F : Vous ne savez pas, par exemple, vers quel projet vous vous dirigerez après L’Origine Rouge ?

D.P : Non.

F : Est-ce que vous pourriez envisager de passer de l’autre côté de la scène et diriger des acteurs.

D.P : Oui, j’en aurais peut-être envie. Ne serait-ce que pour faire enfin ce que je veux, aller où j’ai envie d’aller.

F : Est-ce que cela signifie qu’actuellement vous éprouvez une sorte d’incomplétude, de frustration ?

D.P : Oui, bien sûr. Comme beaucoup d’acteurs je pense. C’est notre condition. Je pense qu’à un moment, il faut prendre les choses en main.

F : On dit souvent que dans le théâtre de Novarina, le texte et l’acteur s’abolissent mutuellement pour se reconstruire réciproquement. Avez-vous expérimenté cette idée-là ou vous paraît-elle trop abstraite ? L’acteur doit-il s’abolir en tant que personne pour laisser place au texte ?
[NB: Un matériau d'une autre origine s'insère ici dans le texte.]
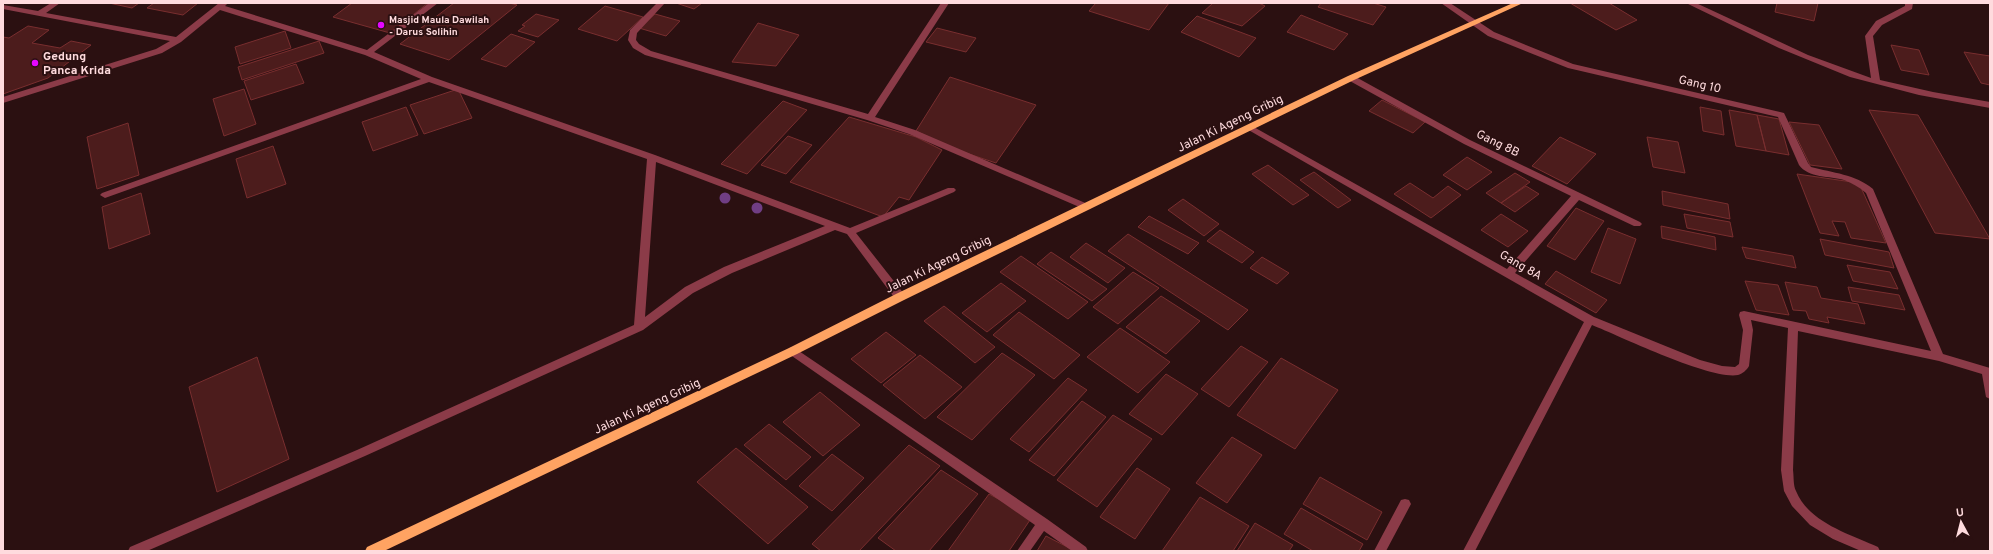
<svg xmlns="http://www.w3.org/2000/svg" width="1993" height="554" viewBox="0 0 1993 554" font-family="Overpass,sans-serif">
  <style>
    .building { fill: #4c1c1c; stroke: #792e2f }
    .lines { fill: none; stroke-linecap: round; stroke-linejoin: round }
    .minor { fill: #8b3b48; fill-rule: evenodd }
    .major { fill: #ffa362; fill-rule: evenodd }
    .tree { fill: #703e84 }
    .poi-dot { fill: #e407ff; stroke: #2b1011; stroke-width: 1.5 }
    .labels { text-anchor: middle; stroke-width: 4; stroke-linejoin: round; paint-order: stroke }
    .far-poi-label { font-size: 10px; font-weight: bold; fill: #ffdbde; stroke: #2b1011; text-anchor: start }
    .poi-label { font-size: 12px; font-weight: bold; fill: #ffdbde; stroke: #2b1011; text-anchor: start }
    .street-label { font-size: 12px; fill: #ffdbde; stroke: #2b1011 }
  </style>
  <rect width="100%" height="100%" fill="#2b1011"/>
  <path class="building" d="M109,3H139L132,8Z
    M154,3H198L183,15L147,8Z
    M352,3H428L390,33L333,17Z
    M454,3H509L517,5L449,60L400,44Z
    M676,3H702L694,9Z
    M1096,3H1169L1149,30L1089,11Z
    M1213,3H1259L1265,6L1242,26L1202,13Z
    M1321,3H1373L1386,7L1373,25L1318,7Z
    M1570,3H1609L1637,20L1616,30Z
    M1777,3H1818L1814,21L1775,12Z
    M605,6L643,17L617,41L578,29Z
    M536,14L559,20L538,37L518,31L525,26L522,25Z
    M655,14L680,21L666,36L639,28Z
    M1301,15L1348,34L1334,50L1287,32Z
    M1197,16L1256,38L1239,57L1181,32Z
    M758,23L799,35L776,66L732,62Z
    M28,26L49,30L32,43L60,48L71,41L91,45L48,78L3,94V37L9,38Z
    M937,28L976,38L966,52L926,42Z
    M285,31L291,48L240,64L235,47Z
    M511,34L535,42L506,67L481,59Z
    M319,41L324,53L242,80L238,67Z
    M1891,45L1919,50L1929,75L1901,70Z
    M1964,52L1990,56V85L1981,83Z
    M296,64L304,83L251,100L244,81Z
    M950,77L1036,105L996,163L948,147L916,131Z
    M244,89L256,124L224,136L213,99Z
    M458,89L472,118L424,134L410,105Z
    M1382,100L1425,122L1413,133L1369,111Z
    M783,101L807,110L747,174L721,164Z
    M406,107L418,135L373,151L362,122Z
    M1700,107L1721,111L1724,135L1703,131Z
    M1729,110L1757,115L1766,151L1736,146Z
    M1869,110L1918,115L1990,239L1935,233Z
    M1757,115L1779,119L1789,155L1766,151Z
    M849,117L916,137L942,150L909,200L899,197L883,217L790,182Z
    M1789,122L1819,125L1842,169L1810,165Z
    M128,123L139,175L97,189L87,137Z
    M788,136L812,145L786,174L761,165Z
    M1560,137L1596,154L1567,184L1532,166Z
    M1647,137L1678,142L1685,173L1653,167Z
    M273,146L286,184L247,198L236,159Z
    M1467,157L1492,172L1467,190L1443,175Z
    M1268,165L1309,195L1293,205L1252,174Z
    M1314,172L1351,200L1338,208L1300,180Z
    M1515,173L1530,182L1501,203L1486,193Z
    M1797,174L1859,183L1886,243L1851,238L1845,222L1832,221L1839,236L1820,233Z
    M1410,183L1433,198L1448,186L1461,195L1431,218L1394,194Z
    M1526,186L1539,194L1515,212L1501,203Z
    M1662,191L1728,204L1730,219L1663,205Z
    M141,193L150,234L109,249L102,207Z
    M1183,199L1219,224L1204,236L1168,210Z
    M1576,208L1604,221L1575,260L1547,246Z
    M1501,214L1528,231L1508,247L1481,230Z
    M1684,214L1730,222L1733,237L1687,228Z
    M1149,216L1199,243L1188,254L1138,227Z
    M1661,226L1715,237L1716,250L1662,238Z
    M1608,228L1636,239L1620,284L1591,272Z
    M1220,230L1254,252L1242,263L1207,241Z
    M1128,234L1248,310L1228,330L1108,251Z
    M1820,239L1889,252L1894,268L1825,255Z
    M1086,243L1125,268L1108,283L1070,257Z
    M1742,247L1793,256L1796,268L1746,258Z
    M1051,252L1107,289L1092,301L1037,264Z
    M1021,256L1088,302L1068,319L1000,272Z
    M1262,257L1289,273L1277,284L1250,268Z
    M1847,265L1890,272L1898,289L1853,281Z
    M1556,271L1607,300L1596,313L1545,284Z
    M1133,272L1159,288L1118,324L1093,307Z
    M1745,281L1778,285L1789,315L1756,310Z
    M1785,282L1817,287L1821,298L1858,304L1865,324L1827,317L1829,323L1809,319L1806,311L1793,310Z
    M1001,283L1026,301L987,332L962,313Z
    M1848,287L1899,295L1905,310L1852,301Z
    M1161,296L1200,321L1166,354L1126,327Z
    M944,306L995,347L975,363L924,321Z
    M1019,312L1080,355L1054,379L993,335Z
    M1120,328L1170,362L1138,393L1087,357Z
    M886,332L916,355L881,383L851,359Z
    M1241,346L1268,362L1229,407L1201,389Z
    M1002,353L1035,375L972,440L937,417Z
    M920,355L962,387L925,419L883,385Z
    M257,357L289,459L217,492L189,387Z
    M1281,358L1338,390L1295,449L1237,415Z
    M1166,374L1198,394L1162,435L1129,414Z
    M1068,378L1087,390L1029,452L1010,439Z
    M820,392L860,425L823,456L783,422Z
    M1082,401L1106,417L1054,476L1029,460Z
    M1113,415L1152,439L1097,507L1057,480Z
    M769,424L811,457L786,480L744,445Z
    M1232,437L1262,455L1227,503L1196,483Z
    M909,445L940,466L859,551H821L812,544Z
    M736,448L808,507L768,544L697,482Z
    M832,454L864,478L832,511L799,486Z
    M1137,468L1170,489L1135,539L1100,517Z
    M941,470L978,494L929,551H896L878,538Z
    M1320,477L1382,512L1367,540L1303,504Z
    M989,494L1032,517L1009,551H948Z
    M1200,497L1249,526L1233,551H1162Z
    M1301,508L1363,544L1359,551H1313L1284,534Z
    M1255,523L1293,545L1289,551H1237Z
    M1046,536L1075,551H1037Z"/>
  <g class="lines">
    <path class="minor" d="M51,3H60L46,13L176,37L219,3H228L225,6L367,50L429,3H438L374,52L432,77L655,155L850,228L948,188H954L956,190L954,192L856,233L904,294L905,297L904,300H896L847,234L835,230L732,273L693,293L643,330L365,456L147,551H128L130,547L357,450L634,325L647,159L429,82L105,198L100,195L102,193L421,79L365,55L220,10L181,42L162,53L3,103V97L156,49L170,41L3,9V5L38,11ZM656,162L825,226L724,267L685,287L645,317Z
      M657,3H665L637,33L636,40L639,44L651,51L868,114L941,3H949L875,117L915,130L1090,205L1092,207L1090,209H1084L909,134L867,120L645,55L633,48L628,40L630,30Z
      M1441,3H1450L1494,32L1573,64L1784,113L1808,163L1811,167C1833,173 1855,174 1873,189L1943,354L1990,368V399L1986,397L1982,374L1939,361L1798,331L1793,470C1794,477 1793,485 1796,491C1809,523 1850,534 1878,547L1880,551H1861L1833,539L1810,525L1792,506L1784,491L1781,470L1788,328L1751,320L1753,330L1749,366C1747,370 1742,374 1738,375C1710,380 1622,337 1592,325L1475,551H1463L1584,322L1245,128L1246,126H1252L1507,269L1571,196L1464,144L1348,80V76H1354L1470,140L1640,222L1642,224L1640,226H1634L1579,200L1515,273L1594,317L1700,360L1722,366L1735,367L1739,364L1743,330L1739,315L1740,312L1744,311L1931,351L1866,193C1859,187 1852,183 1844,180C1830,176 1808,178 1799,165L1778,117L1568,68L1488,36Z
      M1686,3H1696L1808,55L1871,78L1865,36L1876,21L1905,6V3H1913L1912,9L1882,25L1873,36L1880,80L1933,92L1990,102V108L1919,95L1850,77L1779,48Z
      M793,347L1047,519L1086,547L1088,551H1072L1044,531L1030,551H1017L1035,525L789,354L788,351L789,348Z
      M1405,499L1409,500L1411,504L1386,551H1374L1401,500Z"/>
    <path class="major" d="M1513,3H1523L1354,80L904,300L797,354L384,551H365L367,547L789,348L896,294L1348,76Z"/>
  </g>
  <g class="tree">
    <circle cx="725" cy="198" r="5.5"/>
    <circle cx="757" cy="208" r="5.5"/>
  </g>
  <g class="poi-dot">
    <circle cx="381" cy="25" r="4"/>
    <circle cx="35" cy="63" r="4"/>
  </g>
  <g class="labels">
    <g class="far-poi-label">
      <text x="389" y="23">Masjid Maula Dawilah<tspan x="389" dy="12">- Darus Solihin</tspan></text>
    </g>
    <g class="poi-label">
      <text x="43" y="60">Gedung<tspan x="43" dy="14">Panca Krida</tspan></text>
    </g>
    <g class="street-label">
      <text transform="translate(1700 84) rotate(13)" y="4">Gang 10</text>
      <text transform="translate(1230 123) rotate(-26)" y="4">Jalan Ki Ageng Gribig</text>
      <text transform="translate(1498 143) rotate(26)" y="4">Gang 8B</text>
      <text transform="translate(938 264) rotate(-26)" y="4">Jalan Ki Ageng Gribig</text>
      <text transform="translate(1521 265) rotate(30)" y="4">Gang 8A</text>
      <text transform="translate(647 406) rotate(-25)" y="4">Jalan Ki Ageng Gribig</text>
    </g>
  </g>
  <rect width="1993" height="554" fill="none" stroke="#ffdbde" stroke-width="8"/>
  <g transform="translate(1961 522) rotate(353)" stroke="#2b1011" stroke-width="3" paint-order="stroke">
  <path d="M0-3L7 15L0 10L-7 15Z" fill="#ffdbde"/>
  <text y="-6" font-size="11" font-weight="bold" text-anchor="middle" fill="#ffdbde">U</text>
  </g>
</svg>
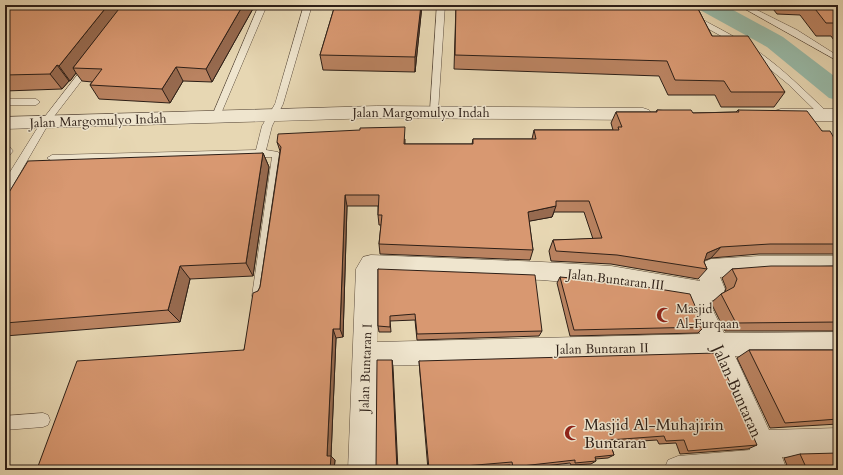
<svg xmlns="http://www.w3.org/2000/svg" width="843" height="475" font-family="Cardo,serif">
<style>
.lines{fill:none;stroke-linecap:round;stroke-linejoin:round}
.river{fill:#98baa8;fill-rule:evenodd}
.lane-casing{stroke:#5c4d3e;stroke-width:1}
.street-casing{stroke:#5c4d3e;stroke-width:1}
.lane{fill:#efe5ce;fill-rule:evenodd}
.street{fill:#efe5ce;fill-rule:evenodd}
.wall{fill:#ba8361;stroke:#2d1f17}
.shaded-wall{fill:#976a4f;stroke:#2d1f17}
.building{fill:#d89871;stroke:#2d1f17}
.labels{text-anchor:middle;stroke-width:3;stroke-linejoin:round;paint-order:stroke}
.street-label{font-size:13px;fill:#2d1f17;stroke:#efe5ce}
.poi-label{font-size:13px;fill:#2d1f17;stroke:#efe5ce;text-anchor:start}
.near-street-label{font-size:16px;fill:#2d1f17;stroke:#efe5ce}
.near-poi-label{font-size:16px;fill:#2d1f17;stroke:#efe5ce;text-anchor:start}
</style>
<rect width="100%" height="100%" fill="#e7d7b3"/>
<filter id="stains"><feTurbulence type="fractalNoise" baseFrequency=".005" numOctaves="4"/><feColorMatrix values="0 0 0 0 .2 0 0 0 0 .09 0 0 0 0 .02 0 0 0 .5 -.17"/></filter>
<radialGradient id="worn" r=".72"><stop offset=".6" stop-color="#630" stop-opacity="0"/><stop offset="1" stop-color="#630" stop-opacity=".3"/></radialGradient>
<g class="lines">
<path class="river" d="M697 5H724L783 37 838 79V100L829 98 767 47 700 10Z"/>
<g class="lane-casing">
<path id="lane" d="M259 5H267L220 116 216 119 213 118 212 116Z
M304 5H312L283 104 272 126 266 150 278 152 283 158 264 296 262 300 258 301 254 300 252 296 272 157 52 161 47 158 52 155 256 150 262 126 275 104Z
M437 5H445L438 112 434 115 430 112Z
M666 5H675C702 20 730 33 756 50 782 68 805 91 828 113L829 115 828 117H822L788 84 760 61 730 41Z
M738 5H747L797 30 838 56V61Z
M85 65H88L92 67 49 123 9 192 5 193V180L43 119Z
M5 99H36L40 102 36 105H5Z
M5 144 8 145 13 151 8 157 5 158Z
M43 413 48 415 50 420 48 425 43 427 5 430V416Z"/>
</g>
<g class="street-casing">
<path id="street" d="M377 106 643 108 649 110 652 114 649 118 643 120 377 118 5 129V117Z
M781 109H838V121H781L775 119 772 115 775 111Z
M371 255 542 262 611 266 700 281 696 271 699 264 711 259 759 256H838V274H759L720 277 725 289 722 296 709 302 724 333 838 332V356H735L769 430 838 428V456L782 457 787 470H664L668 460 678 456 750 450 710 357 377 366 376 470H348L356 269 363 257ZM378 274 542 280 611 286 685 298 700 334 377 342Z"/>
</g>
<use href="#lane" class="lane"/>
<use href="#street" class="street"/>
</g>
<path class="wall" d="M5 5H255L212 82 183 81 170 103 99 99 90 85 92 82 82 81 76 73 70 81H69L62 89 5 91Z
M335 5H422L415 72 323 70 320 55Z
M456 5H696L712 36 785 92 774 107H721L715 95H668L659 76 454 69Z
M770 5H838V46L831 36H816L800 15 777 14Z
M657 110 693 113 736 112 738 110 822 131 834 138 838 137V254H759L711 258 704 260V262L707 269 698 279 611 264 551 261 549 251 553 240 593 239 584 212H554L552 217 529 221 533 250 530 260 380 254 379 244 381 225H379L378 215V206H347L343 337 336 338 331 456 335 460 334 470H41L37 469 244 350 258 291 260 287 280 151 277 142 405 139V144H472L473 139H532L534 130H613L611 123 616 112H656Z
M263 153 269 167 253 276 190 279 180 322 5 336V199Z
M838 266V331H725L711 303 721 294 725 292 726 288 722 278 732 269Z
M378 269 542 331 539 336 417 340 415 320 390 321 391 332H379L378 326Z
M560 277 704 327 698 333 570 336 557 283Z
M749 350H838V424L770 428 737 358Z
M419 361 757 445 748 449 680 454 676 443 659 444 657 440 610 443 614 455 608 458 595 459 596 461 591 464 571 465 570 463 511 470 510 465 445 470H428Z
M800 454 838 470 788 468 784 458Z"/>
<path class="shaded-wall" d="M108 5H123L73 68 76 73 70 81 59 66Z
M243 5H255L212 82 206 69Z
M421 5H422L415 72V57Z
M57 65 69 81 62 89 50 74Z
M176 67 183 81 170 103 162 89Z
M263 153 269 167 253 276 246 263Z
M345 195 347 206 343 337 340 329Z
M556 206 552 217 525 222 528 212Z
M721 247 711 258 698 263 707 253Z
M180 266 190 279 180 322 168 310Z
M333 329 336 338 331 456 335 460 334 470H330L327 456Z
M392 360 393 367 398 470H397Z"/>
<path class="building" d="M5 5H108L59 66 57 65 50 74 5 75Z
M122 5H243L206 69 176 67 162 89 90 85 102 69 73 68Z
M335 5H421L415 57 320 55Z
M456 5H696L712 36H748L785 92H731L724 81 675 80 667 61 455 55Z
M812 5H838V23H826Z
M657 110H691L693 113 739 112 738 110 807 111 822 131H830L834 138 838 137V244H770L721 247 707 253 704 262 707 269 617 255 556 251 553 240 602 238 589 201H556V206L528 212 533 250 379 244 382 215H378L379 195H345L340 329H333L327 456H331L330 470H67L68 467 37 469 77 361 244 350 253 293 258 291 260 287 281 147 277 142 278 134 360 130V128L405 127 404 144H473V139H536L534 130H619L618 127H622L616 112H657Z
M263 153 246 263 180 266 168 310 5 323V199L28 161Z
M771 266H838V322L736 323 721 294 734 287 737 279 732 269Z
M378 269 535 275 542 331 417 334 415 314 390 316V327L378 326Z
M560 277 615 282 690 294 704 327 574 330Z
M749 350H838V419L785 423Z
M717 353 757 445 688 451 684 440 666 441 664 436 609 440 614 455 595 457 596 461 575 463V460L513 467 512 462 429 469 419 361Z
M377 360H392L397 470H361V468H374L376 466Z
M838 453V470H669L698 468H803L805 465 800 454Z"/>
<defs>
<g id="mosque-bare" transform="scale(1.2)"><path d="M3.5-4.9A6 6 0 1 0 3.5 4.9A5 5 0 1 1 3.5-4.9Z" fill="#8f2418" stroke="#efe5ce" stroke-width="2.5" paint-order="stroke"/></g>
</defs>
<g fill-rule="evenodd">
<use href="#mosque-bare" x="664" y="315"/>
<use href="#mosque-bare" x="572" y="433"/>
</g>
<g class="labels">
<g class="street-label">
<text x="421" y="117">Jalan Margomulyo Indah</text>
<text transform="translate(98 120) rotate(-2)" y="5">Jalan Margomulyo Indah</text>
<text transform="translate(616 279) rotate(7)" y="5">Jalan Buntaran III</text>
<text transform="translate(602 348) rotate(-1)" y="5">Jalan Buntaran II</text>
<text transform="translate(365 368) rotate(-88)" y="5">Jalan Buntaran I</text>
</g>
<g class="poi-label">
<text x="676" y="313">Masjid<tspan x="676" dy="15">Al-Furqaan</tspan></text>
</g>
<g class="near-street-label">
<text transform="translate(738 391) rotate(66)" y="6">Jalan Buntaran</text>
</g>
<g class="near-poi-label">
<text x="584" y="430">Masjid Al-Muhajirin<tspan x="584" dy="18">Buntaran</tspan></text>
</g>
</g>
<rect width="843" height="475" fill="none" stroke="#e7d7b3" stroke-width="20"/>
<rect x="6" y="6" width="831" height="463" fill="none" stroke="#2d1f17" stroke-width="2"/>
<rect x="10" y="10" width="823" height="455" fill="none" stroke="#2d1f17"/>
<rect width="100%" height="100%" filter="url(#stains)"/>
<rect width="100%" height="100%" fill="url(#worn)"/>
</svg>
D.P : C’est peut-être un peu abstrait. Comme dans tout texte répété au théâtre, il y a un moment de tâtonnement et un moment où vous savez que c’est là.

F :Vous avez dit qu’il fallait " penser avec vos pieds ", qu’est-ce que cela veut dire exactement ?

D.P : Ca veut dire que c’est le corps qui joue plus que la tête.

F : Où avez-vous été formé au théâtre ?

D.P : Au cours Simon. Mais là, j’ai surtout appris à travailler avec des gens différents… Au théâtre plus qu’ailleurs, ça passe surtout par le physique.

F : C’est ce qui vous a fasciné chez Kantor ?

D.P : Oui, mais c’est surtout un théâtre d’images brutes. Comme chez Novarina, d’ailleurs. Il y a cette force brute, immédiate, directe. De toute façon l’acteur est important. Il est au centre du théâtre.

F : Vous disiez que le théâtre c’est avant tout le lieu de la poésie. Quelle place accordez-vous à la poésie ?

D.P : Je fais ce métier, parce qu’il me permet de vivre de l’autre côté du miroir, dans une réalité qui est autre. J’ai besoin de ça. Je pense les gens qui font autre chose ont besoin de ça aussi.

F : Le théâtre ce serait un moyen de déconnecter ?

D.P : C’est ce qui est fort. Le théâtre c’est à la fois le moyen de déconnecter et de proposer un miroir.

F : La langue de Novarina par exemple est hors de tout repère chronologique. Elle reconstruit un temps.

D.P : C’est ce qui est formidable dans ce travaille qui déploie une formidable énergie. C’est un théâtre de jubilation. Tous les soirs je vais à la fête, vraiment. C’est ce que j’appelle la poésie, une source d’énergie.

F : Qu’avez-vous éprouvé lorsque Novarina, à partir de votre propre personnage, vous a vu en garçon en culottes courtes et vous a ainsi inscrit au cœur de sa pièce ? Quel effet cela procure-t-il un écrivain qui vous renvoie une image fictionnelle de vous-même ?

D.P : Ca me fait me poser des questions. Je me dis qu’il doit y avoir quelque chose de vrai là-dedans.

F :En dehors de la jubilation que vous apporte ce spectacle, il faut reconnaître qu’il est enveloppé d’une grande part de mystère. Avez-vous le sentiment, soir après soir d’y découvrir encore quelque chose ? Par exemple, que veut dire selon vous L’Origine Rouge ?

D.P : Dans Origine Rouge, il y a évidemment une notion de mystère. Toute origine est mystérieuse. Alors pourquoi rouge ? C’est peut-être le sang…mais Valère lui-même serait bien incapable d’expliquer pourquoi. Alors maintenant, dire si ce spectacle m’apporte tous les jours quelque chose, ou plutôt m’interroge tous les jours. Je dirais oui. Je me suis longtemps demandé ce que voulait dire : " Que font-ils pendant leur cercueil ? "

F : Et vous avez compris ?

D.P : Ben, je me suis figuré qu’ils étaient dans leur voiture. En fait, Novarina retourne le langage, comme un gant. Et puis, il y a un langage primitif, qui a beaucoup à voir avec l’enfance, avec les jeux de l’enfance. Et finalement, ce qui ressort de tout cela, malgré le mystère, c’est tout l’amour que Novarina déclare pour les petits bonshommes que nous sommes.

Propos recueillis par Virginie Lachaise.